3) Anti-racism and anti-blackness can share the playing field. Some of you, while students at Swarthmore College, learned for the first time, about the history of systemic racism in America. Many recoiled in horror and struggled with the knowledge that past generations of ordinary “Americans” had built systems that exploited others as part of everyday life. Eager to absolve those individuals in the distant and recent past, some have argued the problem is not racism, but Black people. “Perhaps,” as one young man argued in a 2017 public forum on campus, “White people would treat Black people better if Black people were different, if they weren’t always so critical of white people.” See what he did there?

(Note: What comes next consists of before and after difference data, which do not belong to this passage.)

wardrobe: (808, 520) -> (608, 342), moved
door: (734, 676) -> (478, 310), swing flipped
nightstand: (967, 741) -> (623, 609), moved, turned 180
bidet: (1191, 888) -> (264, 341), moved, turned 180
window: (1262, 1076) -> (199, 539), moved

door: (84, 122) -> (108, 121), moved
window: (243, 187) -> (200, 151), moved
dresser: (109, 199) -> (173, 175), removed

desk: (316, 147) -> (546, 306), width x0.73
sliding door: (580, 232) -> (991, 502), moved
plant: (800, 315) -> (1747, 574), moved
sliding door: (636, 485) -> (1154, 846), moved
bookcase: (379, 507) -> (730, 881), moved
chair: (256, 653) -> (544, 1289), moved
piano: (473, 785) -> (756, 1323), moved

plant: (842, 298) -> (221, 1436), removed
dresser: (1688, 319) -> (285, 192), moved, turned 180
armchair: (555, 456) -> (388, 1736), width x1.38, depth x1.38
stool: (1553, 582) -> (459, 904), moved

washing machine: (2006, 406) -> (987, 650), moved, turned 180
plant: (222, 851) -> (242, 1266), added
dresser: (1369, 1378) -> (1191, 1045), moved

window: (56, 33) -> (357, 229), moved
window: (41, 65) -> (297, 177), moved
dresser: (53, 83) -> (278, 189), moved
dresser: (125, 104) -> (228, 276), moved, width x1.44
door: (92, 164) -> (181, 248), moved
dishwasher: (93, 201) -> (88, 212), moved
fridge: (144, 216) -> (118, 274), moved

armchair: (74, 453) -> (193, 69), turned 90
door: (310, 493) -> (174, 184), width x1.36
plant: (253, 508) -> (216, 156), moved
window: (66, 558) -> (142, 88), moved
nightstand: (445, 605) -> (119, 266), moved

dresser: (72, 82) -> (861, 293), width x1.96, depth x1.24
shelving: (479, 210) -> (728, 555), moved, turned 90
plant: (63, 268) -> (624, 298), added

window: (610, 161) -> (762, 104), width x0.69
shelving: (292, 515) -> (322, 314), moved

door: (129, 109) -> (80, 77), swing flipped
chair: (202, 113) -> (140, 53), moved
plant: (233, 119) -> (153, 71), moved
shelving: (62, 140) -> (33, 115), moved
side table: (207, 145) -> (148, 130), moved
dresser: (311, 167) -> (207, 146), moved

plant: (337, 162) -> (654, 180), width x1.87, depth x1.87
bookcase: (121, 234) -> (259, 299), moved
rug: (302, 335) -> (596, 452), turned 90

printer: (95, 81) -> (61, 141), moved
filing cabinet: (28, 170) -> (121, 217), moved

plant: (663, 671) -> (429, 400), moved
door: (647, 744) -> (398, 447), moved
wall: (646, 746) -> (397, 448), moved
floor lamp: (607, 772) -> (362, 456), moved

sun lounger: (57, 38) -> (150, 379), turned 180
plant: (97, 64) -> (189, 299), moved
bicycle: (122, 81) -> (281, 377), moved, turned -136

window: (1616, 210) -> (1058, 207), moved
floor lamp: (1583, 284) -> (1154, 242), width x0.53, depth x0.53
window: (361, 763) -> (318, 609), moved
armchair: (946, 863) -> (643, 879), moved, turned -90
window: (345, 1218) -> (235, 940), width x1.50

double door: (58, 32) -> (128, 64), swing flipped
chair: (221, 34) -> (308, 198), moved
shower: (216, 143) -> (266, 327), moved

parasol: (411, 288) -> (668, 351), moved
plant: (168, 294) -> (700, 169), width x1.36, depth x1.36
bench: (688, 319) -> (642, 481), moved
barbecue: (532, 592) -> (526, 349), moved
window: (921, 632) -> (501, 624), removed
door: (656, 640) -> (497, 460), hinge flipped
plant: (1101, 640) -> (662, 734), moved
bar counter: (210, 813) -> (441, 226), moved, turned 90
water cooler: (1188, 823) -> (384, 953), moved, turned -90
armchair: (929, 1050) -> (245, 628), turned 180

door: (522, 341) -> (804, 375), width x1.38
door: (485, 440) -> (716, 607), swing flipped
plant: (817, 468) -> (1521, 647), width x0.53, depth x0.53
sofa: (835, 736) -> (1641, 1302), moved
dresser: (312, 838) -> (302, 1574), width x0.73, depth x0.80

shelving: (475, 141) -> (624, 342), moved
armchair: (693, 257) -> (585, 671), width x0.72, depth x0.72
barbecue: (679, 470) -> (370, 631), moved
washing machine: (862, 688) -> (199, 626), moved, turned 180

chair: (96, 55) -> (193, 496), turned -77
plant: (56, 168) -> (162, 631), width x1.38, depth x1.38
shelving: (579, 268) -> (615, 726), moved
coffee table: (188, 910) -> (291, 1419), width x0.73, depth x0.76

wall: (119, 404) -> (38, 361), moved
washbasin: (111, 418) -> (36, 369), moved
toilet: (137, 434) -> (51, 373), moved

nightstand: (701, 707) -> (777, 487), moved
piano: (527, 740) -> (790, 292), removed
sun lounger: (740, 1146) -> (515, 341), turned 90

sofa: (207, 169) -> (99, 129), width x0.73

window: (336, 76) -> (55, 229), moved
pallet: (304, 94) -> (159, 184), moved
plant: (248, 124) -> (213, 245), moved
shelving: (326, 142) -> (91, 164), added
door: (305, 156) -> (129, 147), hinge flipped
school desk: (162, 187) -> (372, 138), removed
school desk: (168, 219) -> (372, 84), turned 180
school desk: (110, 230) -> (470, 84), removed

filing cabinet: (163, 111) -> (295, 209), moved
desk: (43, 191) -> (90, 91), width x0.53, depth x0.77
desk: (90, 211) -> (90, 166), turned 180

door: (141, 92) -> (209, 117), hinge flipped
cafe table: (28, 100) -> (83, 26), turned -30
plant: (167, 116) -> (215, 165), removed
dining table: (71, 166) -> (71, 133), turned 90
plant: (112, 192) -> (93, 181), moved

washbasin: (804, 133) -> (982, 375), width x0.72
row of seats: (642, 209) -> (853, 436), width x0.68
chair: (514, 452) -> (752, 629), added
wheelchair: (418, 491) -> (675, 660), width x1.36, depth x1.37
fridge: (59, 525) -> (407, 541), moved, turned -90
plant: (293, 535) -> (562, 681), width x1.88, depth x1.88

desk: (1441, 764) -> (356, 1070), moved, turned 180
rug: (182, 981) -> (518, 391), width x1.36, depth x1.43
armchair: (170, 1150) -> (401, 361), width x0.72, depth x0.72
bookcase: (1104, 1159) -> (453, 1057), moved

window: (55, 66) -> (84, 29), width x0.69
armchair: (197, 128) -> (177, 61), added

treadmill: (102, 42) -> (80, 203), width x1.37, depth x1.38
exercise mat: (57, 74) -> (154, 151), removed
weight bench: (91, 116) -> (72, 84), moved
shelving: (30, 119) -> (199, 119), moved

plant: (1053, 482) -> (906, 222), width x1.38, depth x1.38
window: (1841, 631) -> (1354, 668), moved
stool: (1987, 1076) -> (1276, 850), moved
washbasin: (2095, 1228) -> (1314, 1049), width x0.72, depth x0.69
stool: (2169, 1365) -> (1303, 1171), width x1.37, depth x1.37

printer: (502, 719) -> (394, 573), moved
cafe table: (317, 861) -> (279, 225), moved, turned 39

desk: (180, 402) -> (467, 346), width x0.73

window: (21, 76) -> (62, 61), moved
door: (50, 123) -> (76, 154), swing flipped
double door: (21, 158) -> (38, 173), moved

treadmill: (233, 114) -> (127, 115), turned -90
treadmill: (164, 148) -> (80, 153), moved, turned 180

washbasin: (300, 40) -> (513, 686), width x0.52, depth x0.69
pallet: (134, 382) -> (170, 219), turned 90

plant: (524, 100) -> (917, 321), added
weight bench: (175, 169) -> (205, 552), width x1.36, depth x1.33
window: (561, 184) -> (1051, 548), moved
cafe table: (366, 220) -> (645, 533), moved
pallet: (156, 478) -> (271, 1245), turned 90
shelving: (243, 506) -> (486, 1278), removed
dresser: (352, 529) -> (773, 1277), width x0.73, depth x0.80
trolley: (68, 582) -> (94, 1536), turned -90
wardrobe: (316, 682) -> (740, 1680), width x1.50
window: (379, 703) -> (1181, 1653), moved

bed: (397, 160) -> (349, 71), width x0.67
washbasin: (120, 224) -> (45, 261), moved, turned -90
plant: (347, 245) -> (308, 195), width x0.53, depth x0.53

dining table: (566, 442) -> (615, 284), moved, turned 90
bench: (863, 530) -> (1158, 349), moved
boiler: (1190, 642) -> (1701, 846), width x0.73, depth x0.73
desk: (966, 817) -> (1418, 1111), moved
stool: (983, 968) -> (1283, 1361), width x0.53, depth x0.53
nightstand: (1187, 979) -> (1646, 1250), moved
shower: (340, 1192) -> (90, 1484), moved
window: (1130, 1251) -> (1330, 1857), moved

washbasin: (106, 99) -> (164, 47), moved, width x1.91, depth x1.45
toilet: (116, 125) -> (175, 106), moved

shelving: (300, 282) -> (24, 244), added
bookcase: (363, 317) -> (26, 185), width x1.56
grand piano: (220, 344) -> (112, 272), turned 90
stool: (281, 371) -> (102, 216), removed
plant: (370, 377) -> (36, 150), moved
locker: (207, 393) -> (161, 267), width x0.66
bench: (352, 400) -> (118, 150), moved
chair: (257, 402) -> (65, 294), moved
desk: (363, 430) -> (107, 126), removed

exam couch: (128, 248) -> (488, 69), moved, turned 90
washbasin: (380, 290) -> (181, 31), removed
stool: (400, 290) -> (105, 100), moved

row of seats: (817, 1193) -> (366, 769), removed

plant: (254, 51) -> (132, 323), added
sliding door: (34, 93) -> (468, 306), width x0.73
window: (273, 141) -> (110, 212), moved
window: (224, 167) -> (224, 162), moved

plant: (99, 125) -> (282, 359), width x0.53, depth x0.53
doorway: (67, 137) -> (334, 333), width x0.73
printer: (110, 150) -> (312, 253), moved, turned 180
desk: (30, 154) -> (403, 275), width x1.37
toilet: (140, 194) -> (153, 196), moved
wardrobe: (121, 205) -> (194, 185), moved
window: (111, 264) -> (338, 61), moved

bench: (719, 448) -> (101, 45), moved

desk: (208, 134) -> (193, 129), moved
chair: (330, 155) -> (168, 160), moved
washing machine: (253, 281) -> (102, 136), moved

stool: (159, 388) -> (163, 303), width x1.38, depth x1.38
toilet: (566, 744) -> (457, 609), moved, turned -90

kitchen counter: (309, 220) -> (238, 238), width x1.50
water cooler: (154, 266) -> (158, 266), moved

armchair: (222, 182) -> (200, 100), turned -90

In that student’s mind, the problem was not racism, not white supremacy, but the fact that Black people bear witness to racism, point out its harms and that we demand racism end in order to achieve justice. “Look inside yourself with absolute candor” and ponder what it means if you are more discomforted by those who call out the injury than you are by those who do the harm. Twenty-first century Americans must cease justifying discrimination, exploitation and violence by arguing, like so many previous generations, that Black people are “the problem.” It is long since time Americans confront the reality of the role white supremacy has played in our history and the ways it has morphed and changed over time and continues to distort and damage our democracy.
Thank you for listening. It has been an honor and on occasion a great joy to join you in the classroom these past 25 years. I wish you lives filled with empathy and a passionate pursuit of justice. Because of course, there is no freedom without justice. Freedom!